At the symposium, each student will give an oral presentation based on his or her different research to an audience of students and faculty from ACC universities and colleges.
The four students who will present at the symposium are Andrew Coughlin, a senior in biomedical and textile engineering; Devki Gharpure, a junior in architecture; Jonathan Lucking, a senior in microbiology; and Jennifer Ricks, a junior in biochemistry and chemistry.
“[They] are going to present oral presentations of their work, which is truly remarkable work,” George Barthalmus, director of undergraduate research, said.
Barthalmus said he received faculty recommendations for students who have been conducting research, interviewed them and chose the four students based on the recommendations and interviews.
Through the Undergraduate Research Program, the students have had the opportunity to do research on and off campus with the guidance of nationally and internationally recognized faculty and researchers.
“We want students to learn how to create knowledge within their discipline, Barthalmus said. “That’s what a research institution like N.C. State should be doing.”
Coughlin’s presentation entitled, “electrospinning of chitosan for biomedical applications,” is based on his research of the polymer chitosan.
He said he is trying to spin fibers specifically for biomedical applications, such as scaffolds for tissue engineering, wound-healing applications and drug delivery.
“It’s cool to go and learn about what other schools are doing and what other undergraduates are doing at the other schools,” Coughlin said.
Gharpure’s presentation entitled, “The changing human infrastructure of Florence’s San Lorenzo Market and its implications,” is based upon her research findings from last summer in Florence, Italy.
She said her anthropological research project focuses on the San Lorenzo Market human infrastructure — the social and economic relationships among local and immigrant vendors.
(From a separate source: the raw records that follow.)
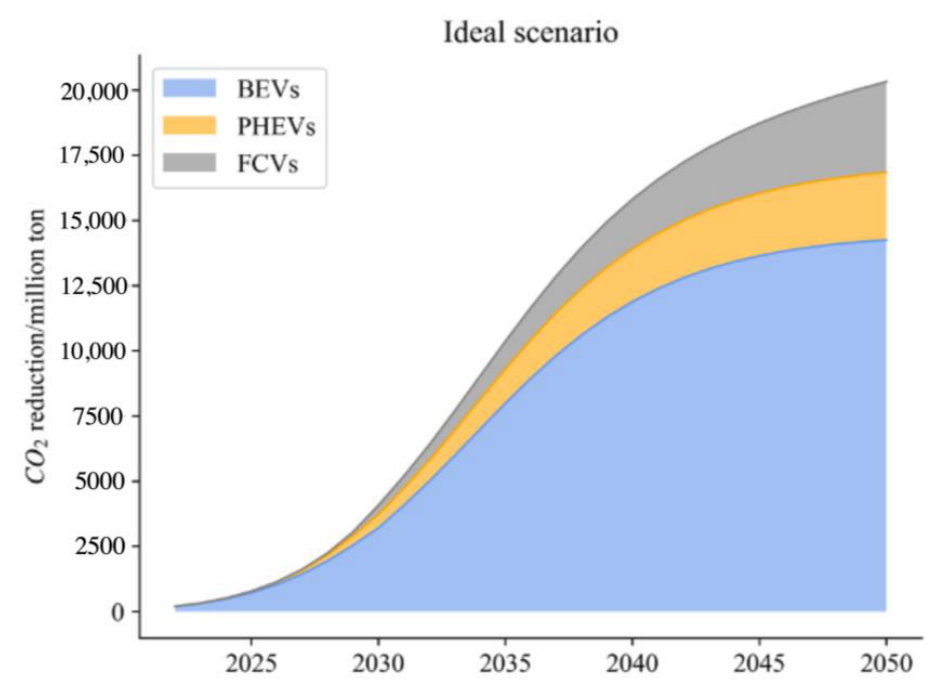
Figure 5. Carbon reduction under the ideal scenario.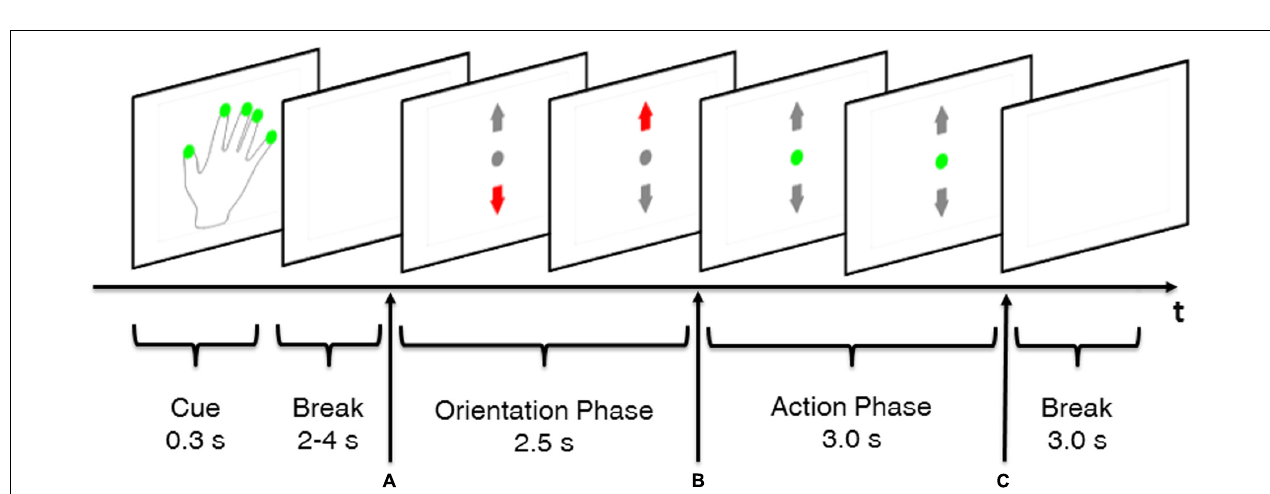
FIGURE 1 | Schematic drawing of the experimental setup and the experimental conditions. (A) The subject performs an isometric, isotonic grip around a cylinder. The motor task (MT) reflects a combined activation of motor and sensory cortices as efferent motor commands are generated and sensory feedback is processed simultaneously. (B) Subject is not involved in a MT but electrical stimulation of the fingertips is applied. The electrical stimulation simulates a sensory perception that resembles the superficial sensory input during the isometric grip in absence of the generation of efferent motor commands.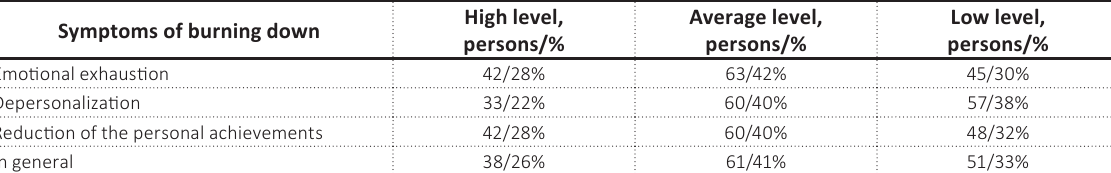
Table 5. Levels of professional emotional burnout of IT employees in Ukraine according to the questionnaire “Professional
“This is an understanding of globalization and how it is related to commerce and how it’s constantly changing,” Gharpure said.
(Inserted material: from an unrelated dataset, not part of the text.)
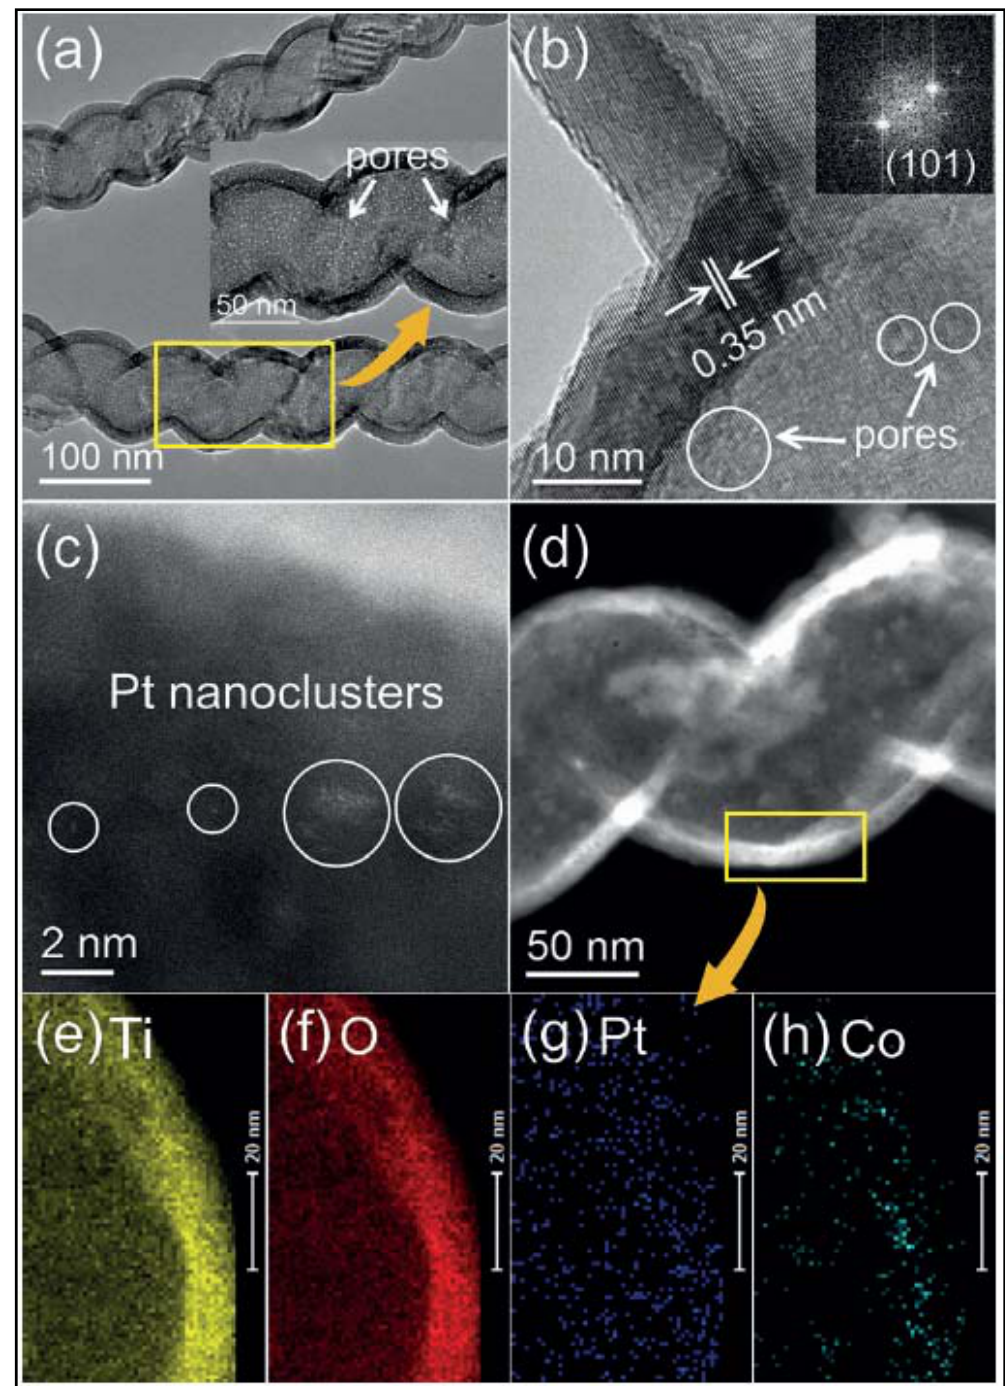
Figure 26. ( a ) TEM and ( b ) HRTEM images of the CoOx/TiO 2 /Pt samples (inset in ( a ), expanded view of the rectangular area; inset in ( b ), fast Fourier transform (FFT) of crystalized TiO 2 film). ( c ) Atomic-resolution HAADF-STEM image of the CoOx/TiO 2 /Pt samples. ( d – h ) STEM image and EDS mapping profiles of the rectangular area in panel ( d ) for ( e ) titanium, ( f ) oxygen, ( g ) platinum, and ( h ) cobalt. One ALD cycle for Pt and CoOx. Reproduced with permission from reference [143].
Lucking, who has been researching his topic for about four months, is presenting “possible estrogen response element of the breast cancer resistance protein.”
He said through his research he was trying to determine what controls the amount of certain protein in a cell and that estrogen might play a role in that.
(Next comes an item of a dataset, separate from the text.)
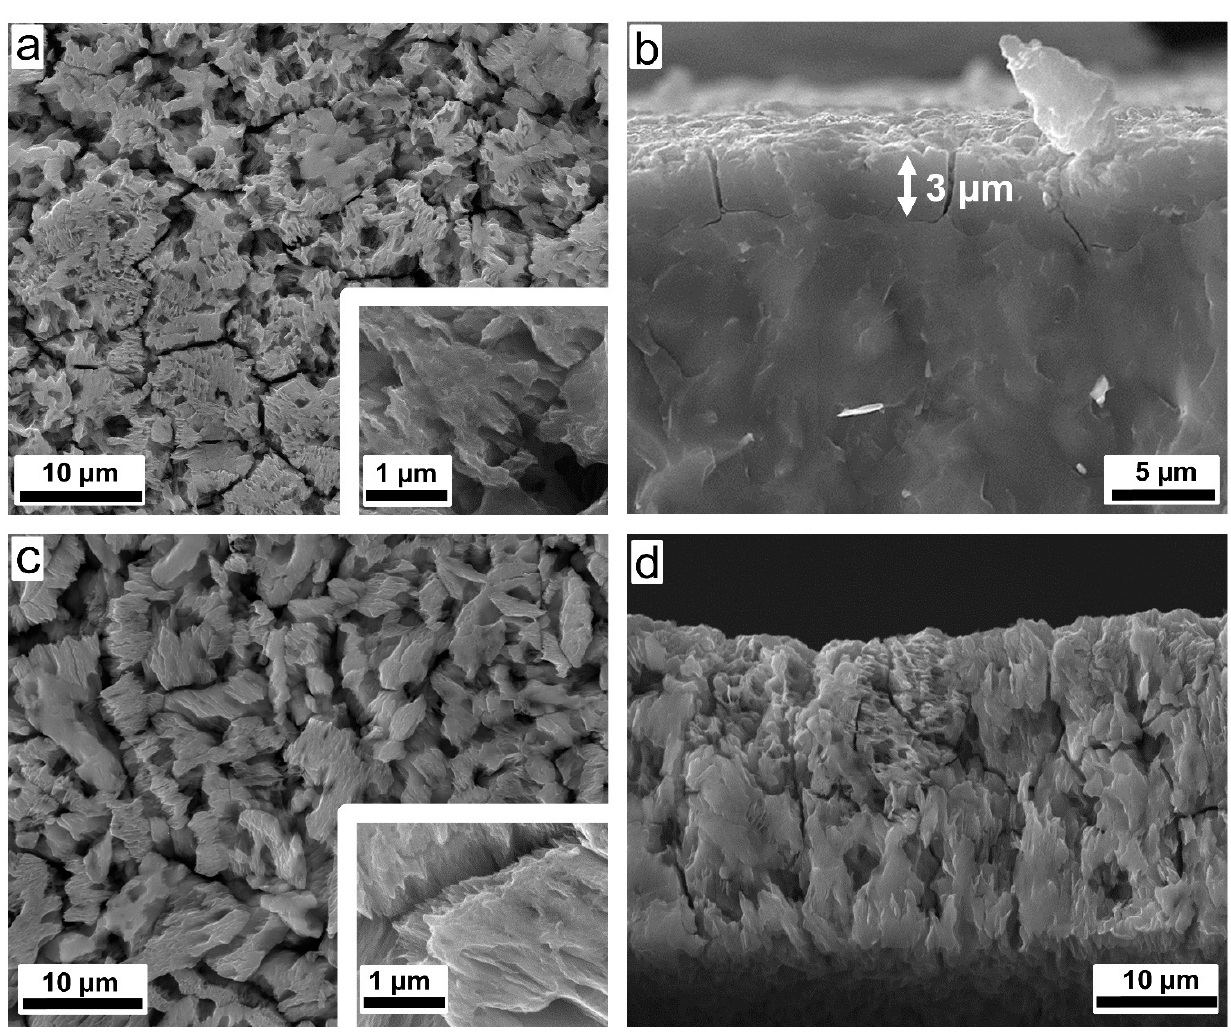
Figure 8. SEM images (on the left—surface view; on the right—cross-sectional view) of ( a , b ) DS_1h and ( c , d ) DS_3h.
“The goal is just to show that there is a lot of different factors that come to play in not only causing cancer, but in the treatment of cancer,” Lucking said. “One of the big things is mostly to demonstrate that State is capable of doing research that has relevance to treating human disease.”
Ricks, who is presenting “modified RCNNV as a method for delivering doxorubicin to cancer cells,” said she has been researching since last semester.
She and her mentors checked a plant virus and put cancer drugs into it and used that to deliver the drugs to cancer cells.
“I hope to communicate my research to other people who are interested in it and find inspiration from my own project,” she said. “And [I hope I] just become inspired about research in general … for other people and me.”
Barthalmus said each of the student’s work is important to present because the research affects everyone.
“All of their work is very different,” Barthalmus said. “The work they do affects all of us.”
Barthalmus accepted 12 other students who will not attend the ACC symposium to present to the state legislatures April 17.
“We want the legislatures to see that the work that they’re doing is important to the economy and the future of North Carolina, and it isn’t just some wild, blind unapplied kind of work,” he said. “Students are doing neat things that are integral to the economy of North Carolina.”
NCSU is one of the two research intensive universities in the UNC system. UNC-Chapel Hill is the other.
“We want [undergraduate researchers] to be lifelong learners and how to do that,” Barthalmus said. “It’s the difference between a strong research institution and one that isn’t.”